### Work task
Read the listing below and copy out each line where the word "Journal" occurs.
⁂
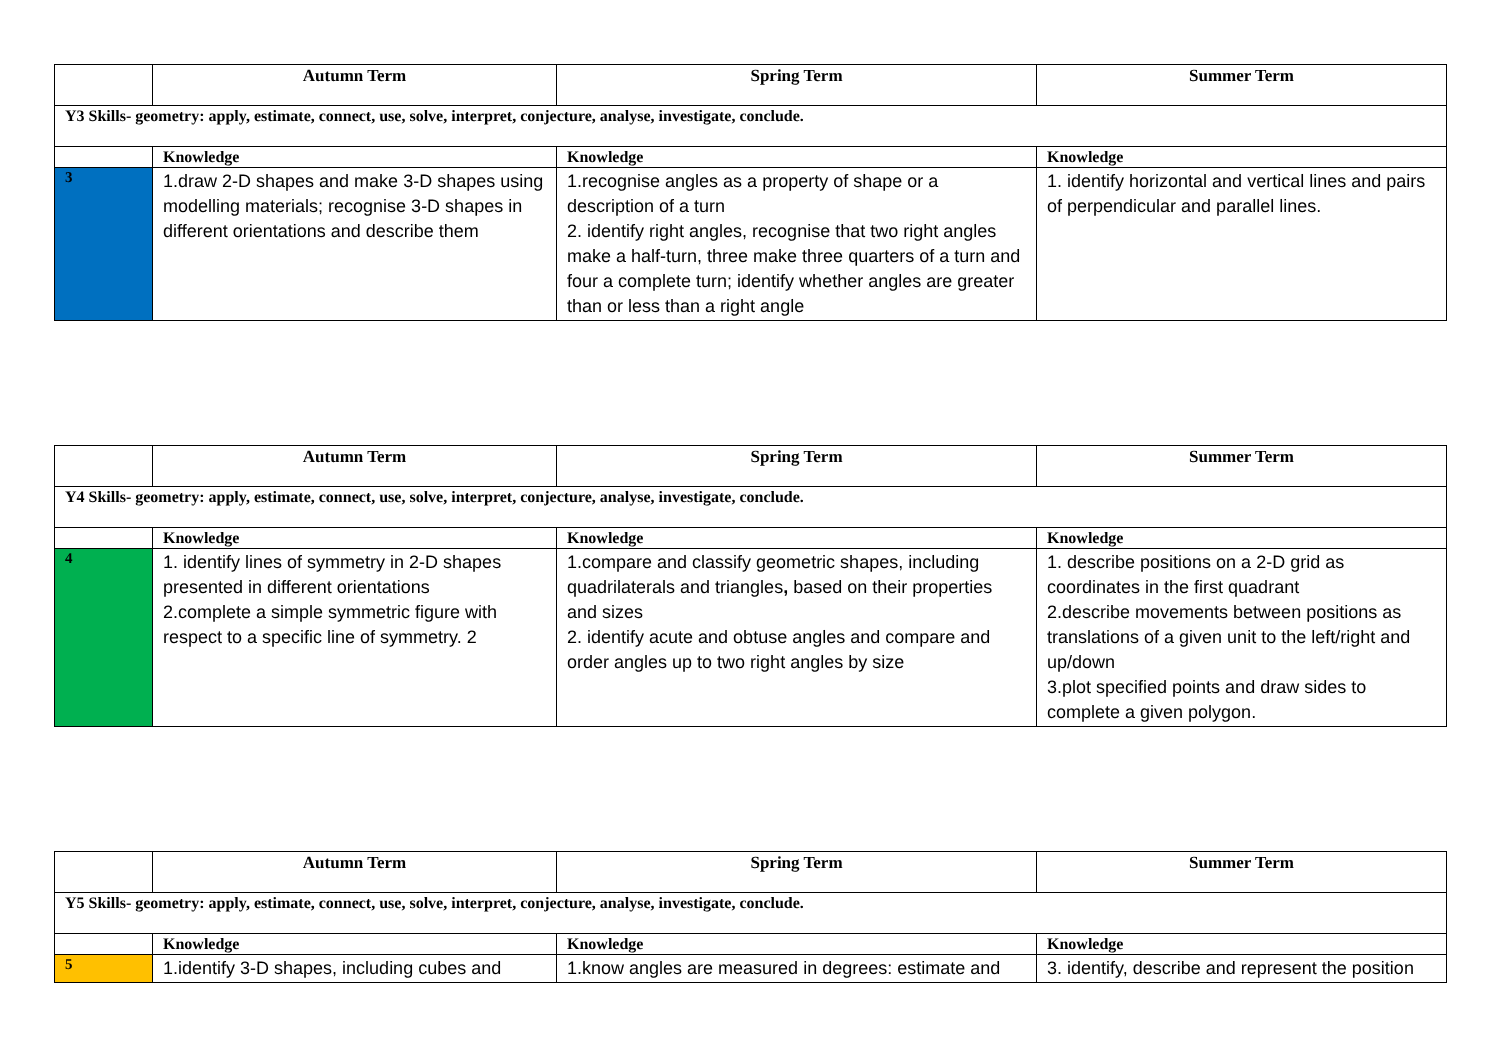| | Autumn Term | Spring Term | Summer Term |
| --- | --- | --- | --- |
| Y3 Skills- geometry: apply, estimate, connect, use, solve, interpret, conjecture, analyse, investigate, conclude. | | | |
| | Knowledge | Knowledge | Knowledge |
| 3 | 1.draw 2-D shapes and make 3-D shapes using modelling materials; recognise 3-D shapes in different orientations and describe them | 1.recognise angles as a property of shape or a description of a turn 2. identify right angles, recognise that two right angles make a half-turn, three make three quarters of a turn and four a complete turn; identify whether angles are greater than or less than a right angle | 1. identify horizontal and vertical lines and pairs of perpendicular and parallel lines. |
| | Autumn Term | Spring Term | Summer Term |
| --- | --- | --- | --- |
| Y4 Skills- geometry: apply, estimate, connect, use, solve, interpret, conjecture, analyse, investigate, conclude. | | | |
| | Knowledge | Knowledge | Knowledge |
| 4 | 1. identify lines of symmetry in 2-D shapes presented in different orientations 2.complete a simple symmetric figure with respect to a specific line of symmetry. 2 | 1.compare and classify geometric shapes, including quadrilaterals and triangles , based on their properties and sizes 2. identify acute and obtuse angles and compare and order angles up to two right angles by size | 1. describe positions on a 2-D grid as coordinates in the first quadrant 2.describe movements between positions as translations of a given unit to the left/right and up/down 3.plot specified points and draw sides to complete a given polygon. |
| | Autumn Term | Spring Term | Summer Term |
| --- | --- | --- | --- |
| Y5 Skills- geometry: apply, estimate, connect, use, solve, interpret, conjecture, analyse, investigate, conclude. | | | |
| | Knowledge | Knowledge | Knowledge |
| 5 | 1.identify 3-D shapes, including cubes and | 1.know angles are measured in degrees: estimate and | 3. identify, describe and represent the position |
⁂
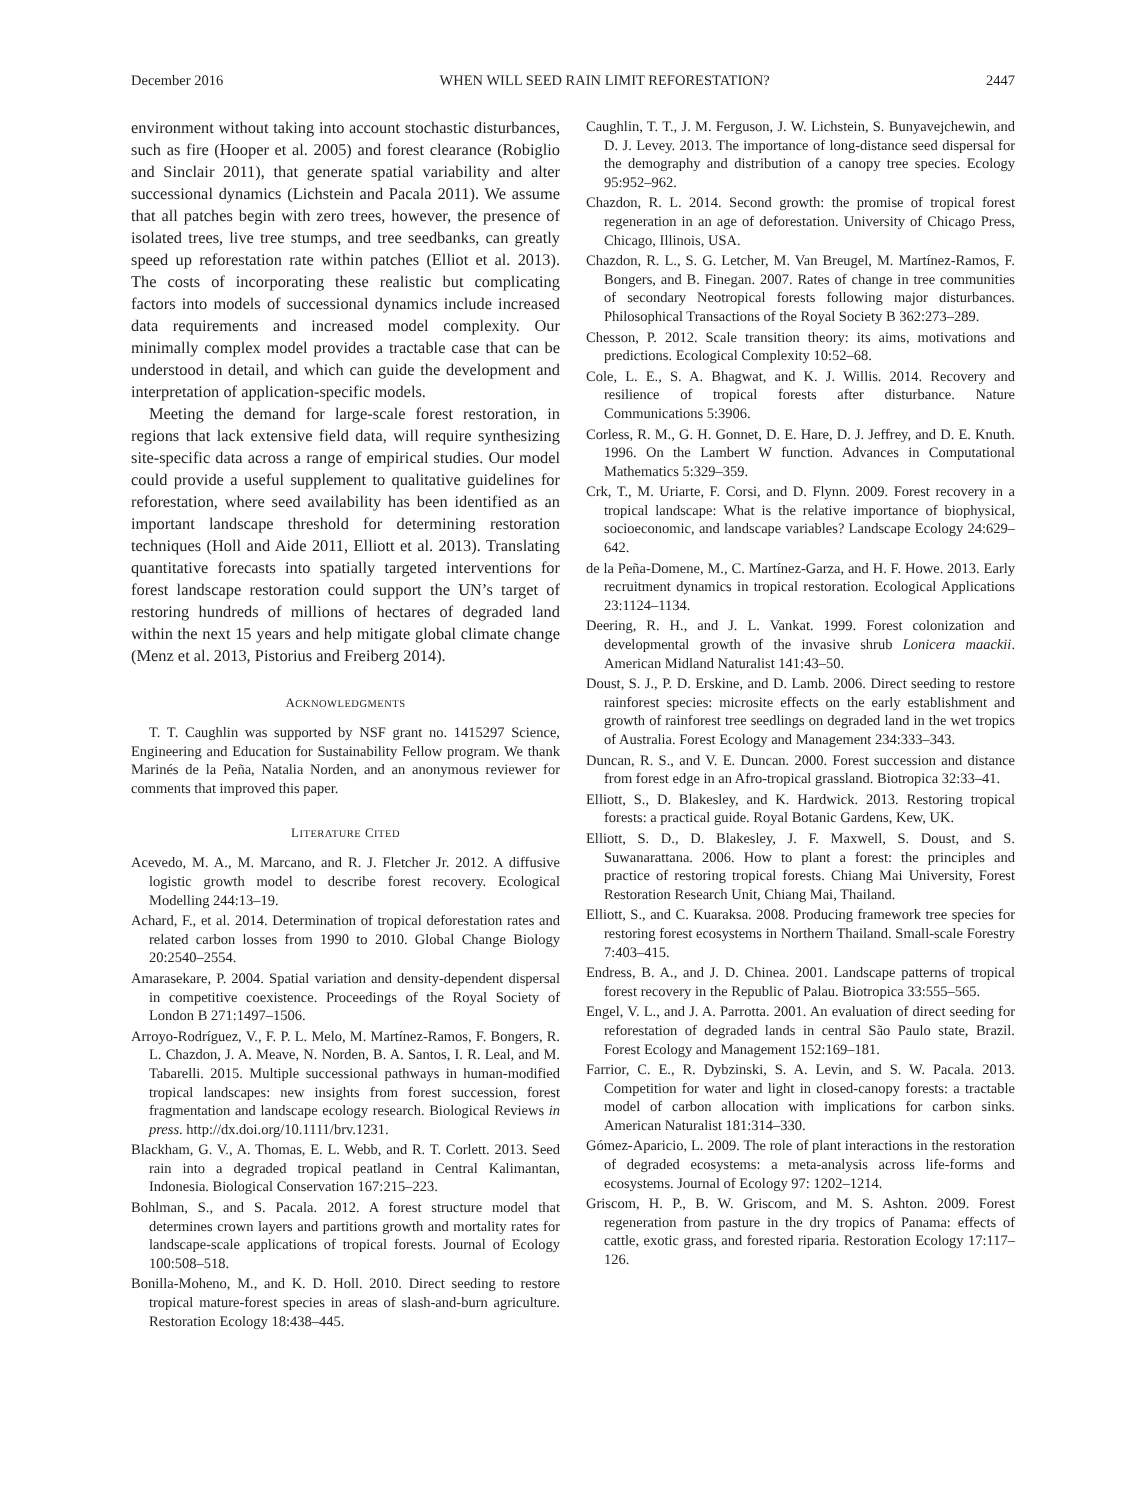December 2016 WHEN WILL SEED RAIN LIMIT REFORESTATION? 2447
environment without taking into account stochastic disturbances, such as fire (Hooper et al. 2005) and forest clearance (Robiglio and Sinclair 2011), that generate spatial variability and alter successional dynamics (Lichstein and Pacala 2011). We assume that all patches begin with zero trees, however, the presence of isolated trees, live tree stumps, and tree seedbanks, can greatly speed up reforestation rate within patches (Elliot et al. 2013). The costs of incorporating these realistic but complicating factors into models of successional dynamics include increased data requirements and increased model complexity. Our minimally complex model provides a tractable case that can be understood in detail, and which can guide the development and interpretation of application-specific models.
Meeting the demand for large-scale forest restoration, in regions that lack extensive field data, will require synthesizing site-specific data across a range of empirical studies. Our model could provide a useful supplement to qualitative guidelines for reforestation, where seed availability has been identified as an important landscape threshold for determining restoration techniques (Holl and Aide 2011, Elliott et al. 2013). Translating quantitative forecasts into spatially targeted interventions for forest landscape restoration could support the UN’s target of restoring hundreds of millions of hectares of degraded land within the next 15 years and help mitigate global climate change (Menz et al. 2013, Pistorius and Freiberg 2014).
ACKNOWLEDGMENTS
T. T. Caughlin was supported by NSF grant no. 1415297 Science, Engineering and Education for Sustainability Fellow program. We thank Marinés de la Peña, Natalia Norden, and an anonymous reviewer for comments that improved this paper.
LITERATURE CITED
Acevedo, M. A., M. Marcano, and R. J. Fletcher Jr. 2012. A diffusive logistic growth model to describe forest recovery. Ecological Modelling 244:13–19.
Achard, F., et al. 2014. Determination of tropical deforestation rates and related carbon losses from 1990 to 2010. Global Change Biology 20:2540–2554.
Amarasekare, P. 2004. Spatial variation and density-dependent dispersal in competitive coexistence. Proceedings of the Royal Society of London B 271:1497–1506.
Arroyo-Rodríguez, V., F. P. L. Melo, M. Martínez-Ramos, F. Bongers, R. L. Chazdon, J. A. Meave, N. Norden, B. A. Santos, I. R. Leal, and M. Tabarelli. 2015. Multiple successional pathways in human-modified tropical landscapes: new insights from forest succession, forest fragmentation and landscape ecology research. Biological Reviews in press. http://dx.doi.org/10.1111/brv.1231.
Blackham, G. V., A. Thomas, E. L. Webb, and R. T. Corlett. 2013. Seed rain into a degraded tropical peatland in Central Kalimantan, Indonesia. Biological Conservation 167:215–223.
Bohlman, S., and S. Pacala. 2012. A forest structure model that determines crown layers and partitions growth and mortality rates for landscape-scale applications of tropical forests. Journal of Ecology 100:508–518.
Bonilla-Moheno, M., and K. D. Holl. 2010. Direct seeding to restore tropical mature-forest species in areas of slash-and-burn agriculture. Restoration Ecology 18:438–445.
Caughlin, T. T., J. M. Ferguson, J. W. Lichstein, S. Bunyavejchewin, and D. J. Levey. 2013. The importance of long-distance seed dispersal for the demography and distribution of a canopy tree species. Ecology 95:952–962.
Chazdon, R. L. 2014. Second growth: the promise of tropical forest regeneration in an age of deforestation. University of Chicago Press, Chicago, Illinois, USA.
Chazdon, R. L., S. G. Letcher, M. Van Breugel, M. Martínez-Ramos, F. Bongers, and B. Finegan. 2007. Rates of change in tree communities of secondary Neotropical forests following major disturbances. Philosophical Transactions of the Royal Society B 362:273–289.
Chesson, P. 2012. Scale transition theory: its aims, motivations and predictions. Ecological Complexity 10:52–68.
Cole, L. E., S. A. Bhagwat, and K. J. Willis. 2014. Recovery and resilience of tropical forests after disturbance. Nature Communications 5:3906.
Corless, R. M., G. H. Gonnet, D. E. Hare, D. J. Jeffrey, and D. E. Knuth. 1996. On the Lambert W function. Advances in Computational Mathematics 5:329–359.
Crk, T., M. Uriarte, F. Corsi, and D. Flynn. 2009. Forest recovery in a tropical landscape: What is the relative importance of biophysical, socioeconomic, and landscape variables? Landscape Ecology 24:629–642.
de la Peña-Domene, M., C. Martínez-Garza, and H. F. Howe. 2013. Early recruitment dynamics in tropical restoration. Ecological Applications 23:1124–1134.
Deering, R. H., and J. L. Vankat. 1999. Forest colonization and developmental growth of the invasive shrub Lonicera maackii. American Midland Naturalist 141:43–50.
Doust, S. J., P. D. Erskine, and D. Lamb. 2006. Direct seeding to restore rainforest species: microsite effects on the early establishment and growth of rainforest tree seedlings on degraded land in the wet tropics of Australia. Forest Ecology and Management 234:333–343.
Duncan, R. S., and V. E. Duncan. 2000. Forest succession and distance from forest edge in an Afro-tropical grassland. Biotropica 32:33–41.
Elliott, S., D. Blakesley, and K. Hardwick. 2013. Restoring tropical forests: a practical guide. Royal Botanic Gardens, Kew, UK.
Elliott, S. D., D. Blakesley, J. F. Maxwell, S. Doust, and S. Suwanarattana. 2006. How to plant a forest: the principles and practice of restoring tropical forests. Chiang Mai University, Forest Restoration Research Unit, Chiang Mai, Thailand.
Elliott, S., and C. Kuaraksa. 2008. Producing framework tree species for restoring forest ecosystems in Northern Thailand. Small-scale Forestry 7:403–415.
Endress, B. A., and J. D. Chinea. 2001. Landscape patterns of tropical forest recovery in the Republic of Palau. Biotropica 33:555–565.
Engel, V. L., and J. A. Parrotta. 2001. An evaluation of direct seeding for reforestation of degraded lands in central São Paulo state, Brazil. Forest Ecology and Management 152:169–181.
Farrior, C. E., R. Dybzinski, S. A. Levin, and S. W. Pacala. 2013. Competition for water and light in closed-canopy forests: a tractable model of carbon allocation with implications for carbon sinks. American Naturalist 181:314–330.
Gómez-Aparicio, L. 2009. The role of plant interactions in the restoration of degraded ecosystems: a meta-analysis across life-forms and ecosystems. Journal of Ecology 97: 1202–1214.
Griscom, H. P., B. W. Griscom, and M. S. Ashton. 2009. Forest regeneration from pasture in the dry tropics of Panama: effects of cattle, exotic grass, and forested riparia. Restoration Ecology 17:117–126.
⁂
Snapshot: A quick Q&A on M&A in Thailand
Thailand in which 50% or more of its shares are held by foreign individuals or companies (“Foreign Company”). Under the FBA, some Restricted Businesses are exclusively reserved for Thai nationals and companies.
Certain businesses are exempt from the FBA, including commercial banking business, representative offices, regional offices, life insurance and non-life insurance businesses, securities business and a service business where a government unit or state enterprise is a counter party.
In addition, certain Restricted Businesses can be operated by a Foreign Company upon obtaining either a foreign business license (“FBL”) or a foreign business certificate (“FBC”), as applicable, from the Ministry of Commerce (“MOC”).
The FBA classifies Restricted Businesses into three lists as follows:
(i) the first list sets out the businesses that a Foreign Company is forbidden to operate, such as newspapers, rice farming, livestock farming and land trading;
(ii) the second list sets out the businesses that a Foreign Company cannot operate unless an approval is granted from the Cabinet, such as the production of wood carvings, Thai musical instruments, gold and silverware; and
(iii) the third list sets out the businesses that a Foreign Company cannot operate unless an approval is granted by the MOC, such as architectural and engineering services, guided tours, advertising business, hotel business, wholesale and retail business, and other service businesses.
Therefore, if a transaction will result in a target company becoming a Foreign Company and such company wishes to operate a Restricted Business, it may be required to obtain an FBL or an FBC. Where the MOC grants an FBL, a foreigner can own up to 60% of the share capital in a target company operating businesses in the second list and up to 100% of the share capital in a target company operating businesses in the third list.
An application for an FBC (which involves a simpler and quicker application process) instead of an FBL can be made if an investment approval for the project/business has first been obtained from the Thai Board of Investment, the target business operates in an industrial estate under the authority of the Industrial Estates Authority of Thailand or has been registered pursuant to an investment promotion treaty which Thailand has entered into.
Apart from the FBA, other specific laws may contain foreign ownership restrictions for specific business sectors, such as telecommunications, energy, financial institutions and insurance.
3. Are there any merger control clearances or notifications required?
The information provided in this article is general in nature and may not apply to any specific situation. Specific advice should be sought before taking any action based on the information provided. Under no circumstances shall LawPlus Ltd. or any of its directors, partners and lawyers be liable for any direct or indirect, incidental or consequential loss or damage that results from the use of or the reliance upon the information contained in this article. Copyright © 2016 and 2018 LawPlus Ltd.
⁂
### Answer section
Bohlman, S., and S. Pacala. 2012. A forest structure model that determines crown layers and partitions growth and mortality rates for landscape-scale applications of tropical forests. Journal of Ecology 100:508–518.
Gómez-Aparicio, L. 2009. The role of plant interactions in the restoration of degraded ecosystems: a meta-analysis across life-forms and ecosystems. Journal of Ecology 97: 1202–1214.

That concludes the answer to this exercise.